DATA FOR ANALYSIS:

======

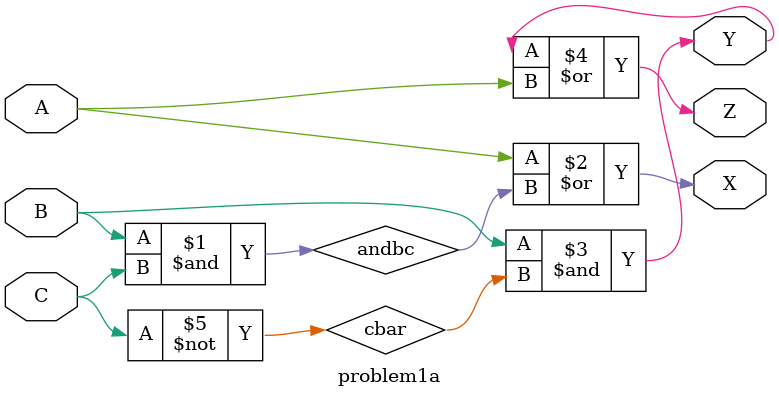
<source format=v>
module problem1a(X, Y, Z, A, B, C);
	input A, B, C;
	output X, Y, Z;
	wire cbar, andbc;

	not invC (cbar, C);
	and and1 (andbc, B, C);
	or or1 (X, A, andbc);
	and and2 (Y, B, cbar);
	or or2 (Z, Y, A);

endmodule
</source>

======

REQUEST:
Scan the material above for the word "andbc", and copy each line where it appears.

WRITTEN ANSWER:
	wire cbar, andbc;
	and and1 (andbc, B, C);
	or or1 (X, A, andbc);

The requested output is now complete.